I would also look at making some way to have that one "set up" policy run first before anything else gets run. Like maybe use the enrollment complete trigger (assuming it works on the version of Jamf Pro you have) or some other method, like a tech calling the policy manually in Terminal on a freshly set up Mac. How you do that is going to be kind of individual, so I don't know if I can make any more specific recommendation than that.

metalfoot77
Contributor II

@mm2270 Alrighty, I have created the master script as I want it and have set the trigger for it to run after enrollment is complete. I also included the full path to the Jamf binary as you mentioned, thanks for that tip too.

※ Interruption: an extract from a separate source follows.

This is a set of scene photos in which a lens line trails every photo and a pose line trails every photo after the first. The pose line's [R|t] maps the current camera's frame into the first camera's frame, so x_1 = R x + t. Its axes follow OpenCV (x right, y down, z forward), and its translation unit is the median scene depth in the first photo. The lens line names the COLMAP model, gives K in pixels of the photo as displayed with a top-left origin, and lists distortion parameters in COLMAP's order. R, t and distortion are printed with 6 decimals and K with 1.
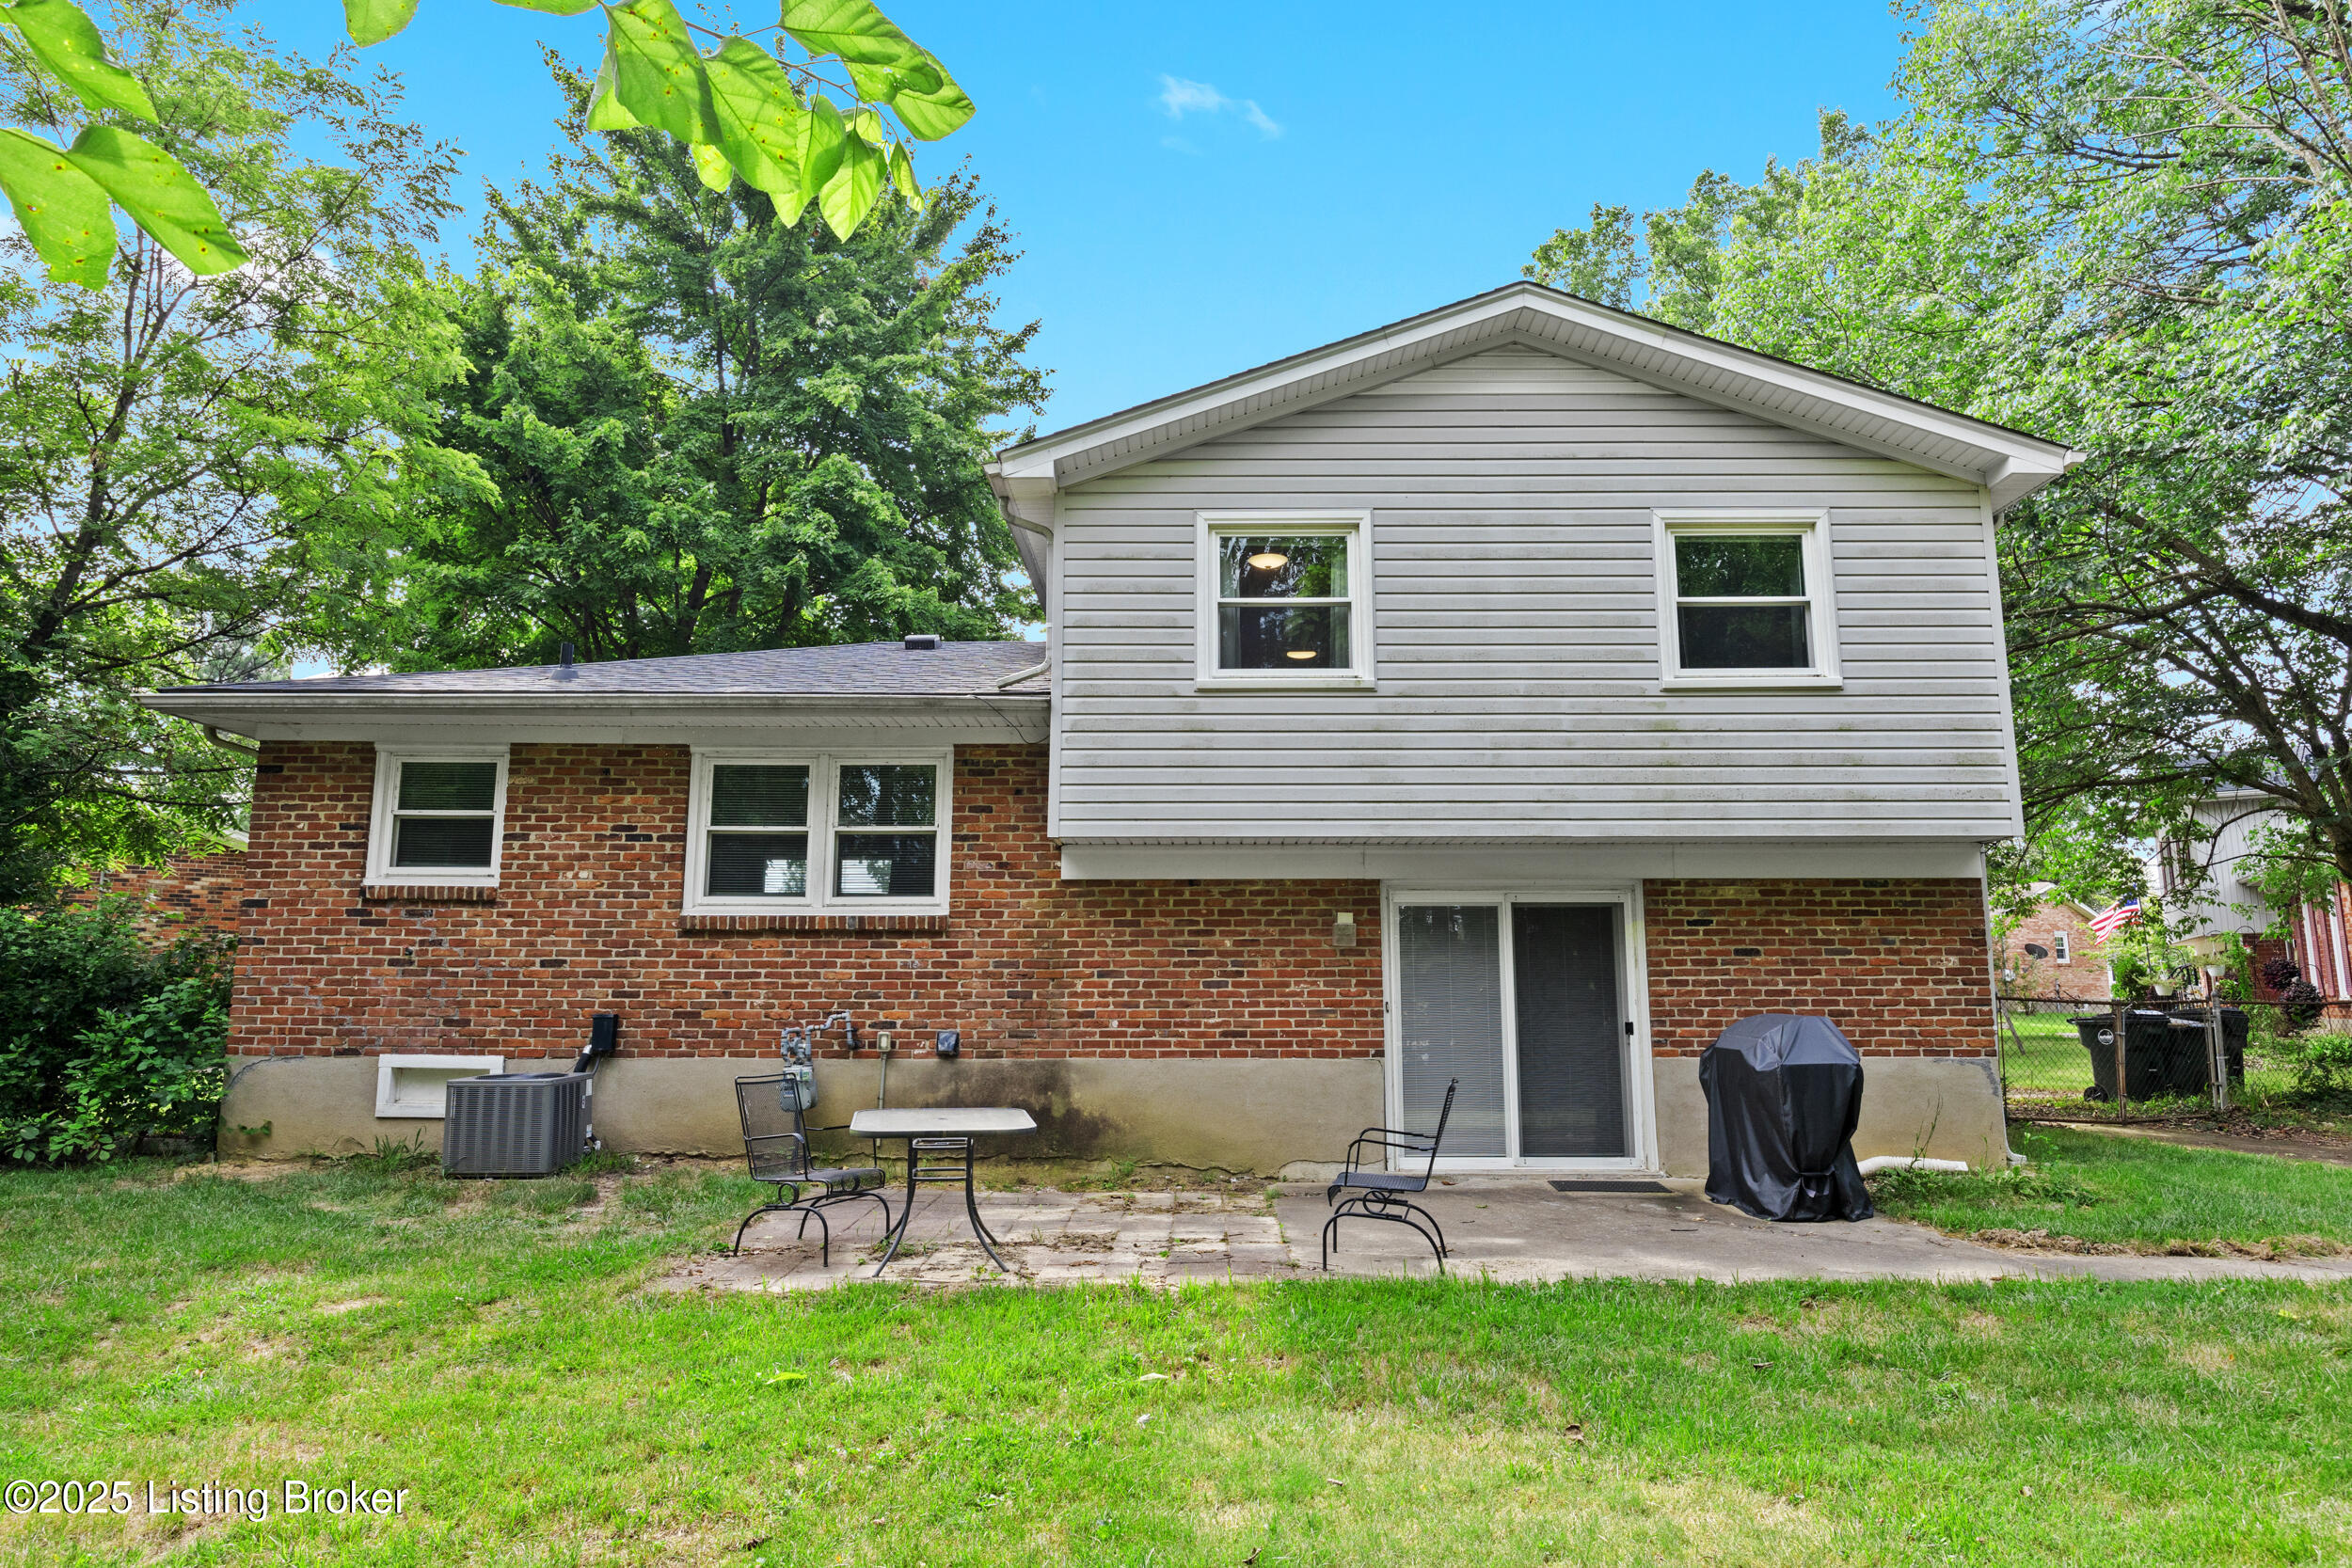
lens RADIAL K [[1388.4, 0, 1175.9], [0, 1388.4, 775.4], [0, 0, 1]] dist [-0.014772, -0.000760]
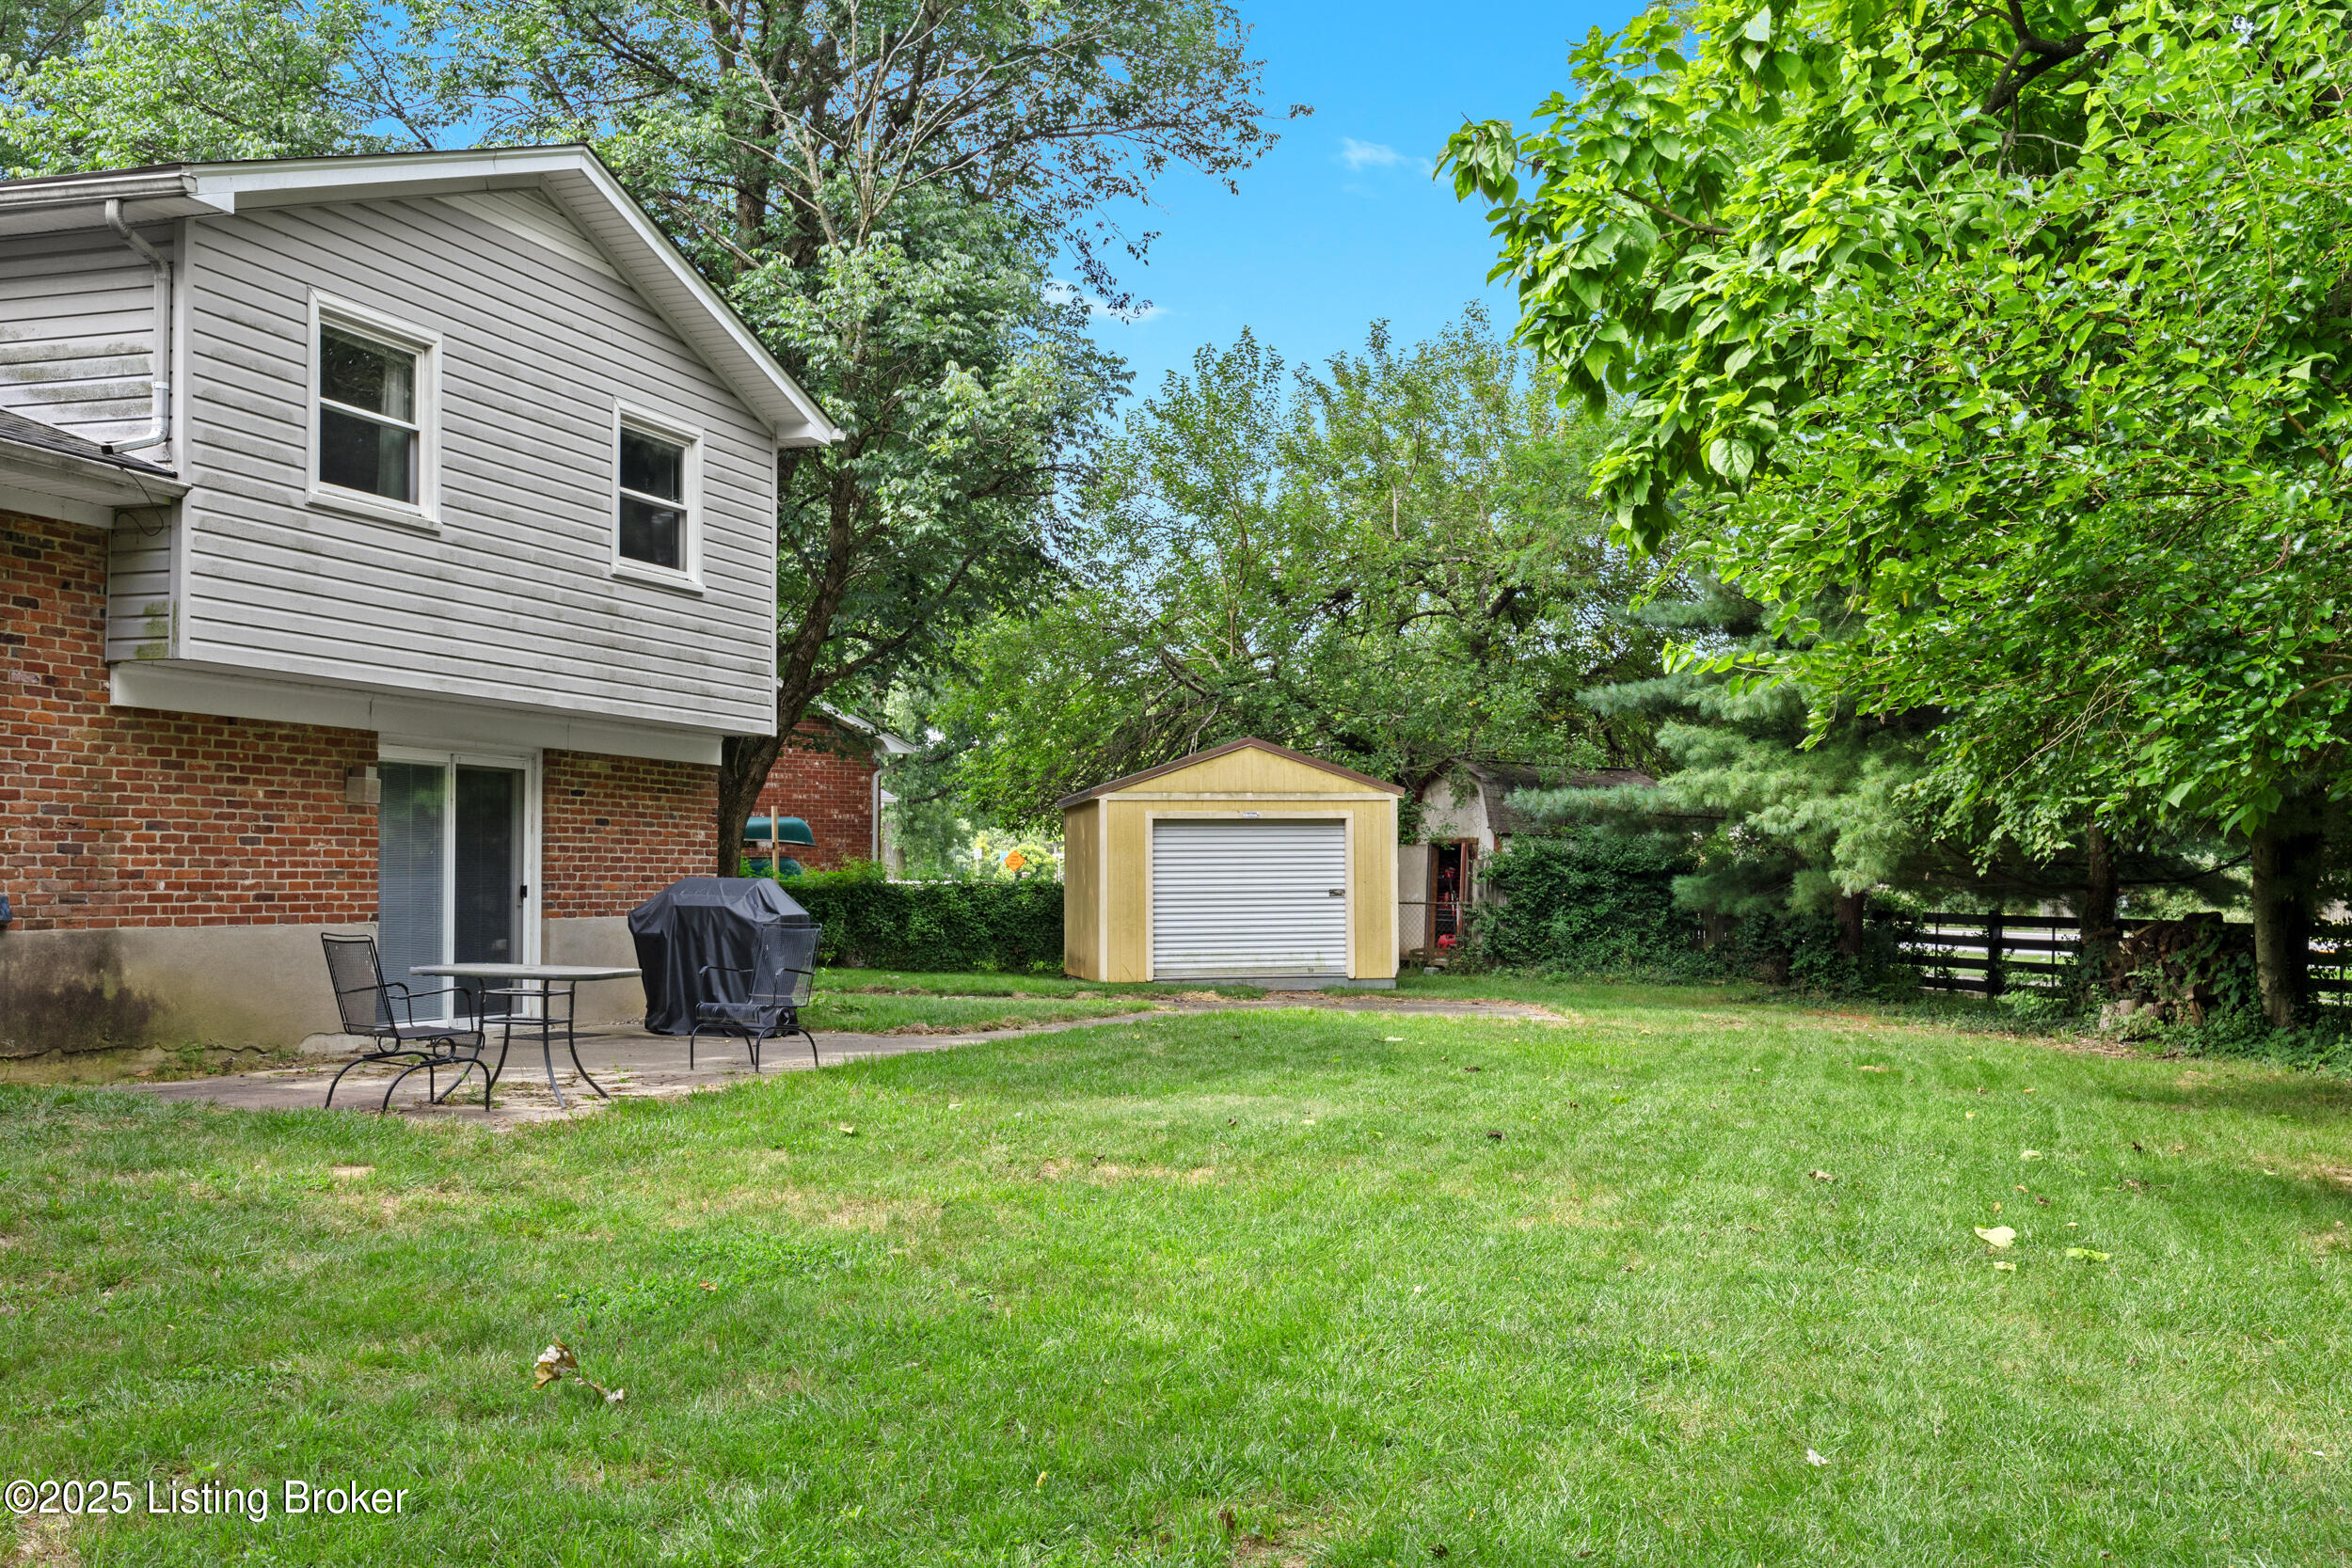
lens RADIAL K [[2290.2, 0, 1180.6], [0, 2290.2, 783.6], [0, 0, 1]] dist [-0.014807, 0.000000]
pose [[0.316334, 0.043733, 0.947639, -1.127394], [-0.170367, 0.985315, 0.011399, 0.000994], [-0.933224, -0.165052, 0.319139, 0.013997]]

The rest of my individual software policies I have just have triggered at "check-in" and to run once on a computer. I am not currently running an inventory collection on each software policy as I'm not sure if I need to since we primarily use static computer groups (these are lab computers). However, I do have a separate policy called Update Inventory which is scoped to all managed machines and runs once a week at check-in. Not sure how that factors in but was recommended during our Jumpstart a few weeks back.

I am in the process of wiping a test machine and will enroll it to see if it triggers this "Install All" policy as I expect it to.

fredb
New Contributor

I am very new to Jamf and am having the same issue getting our Policies to execute in a specific order.

I want to try the suggestion of calling the policies in a script as you mention above, however I can't seem to locate the Policy ID.

Where do I find the ID for each Policy?

jrippy
Contributor II

Alternatively, you could set up detection smart group (App Installed, Package installed by Casper/Jamf, etc.) and structure your scope such that policy B doesn't fire if computer is in smart group A.
I'd say a master script is still probably more predictable for complex multi-step processes, but this should work as well.

wesleya
Contributor

I would definitely recommend using meaningful custom triggers. An example of what we have implemented is below:

#!/bin/sh

jamf policy -event BindComputer

jamf policy -event SetARDField3 #Sets ARD Field 3 to staff or student

jamf policy -event AppInstall #Installs PKGs (Chrome, Firefox, Flash, Word, etc.)

jamf policy -event ConfigureComputer #Runs config scripts drops DMGs (yuck) where necessary

exit 0

Some of these call into a "family" of policies with the same custom trigger (AppInstall and ConfigureComputer), and they really do work. Custom triggers have been crucial to our DEP deployments.

Inventory can get kind of tricky here, as Jamf puts it at the back of line (will update inventory once queued actions are complete), but I would say less is more. Maybe add a recon at the end, and if you see these running over and over, back off the execution frequency (we're going to have to go from Ongoing to Once per day for a lot of these).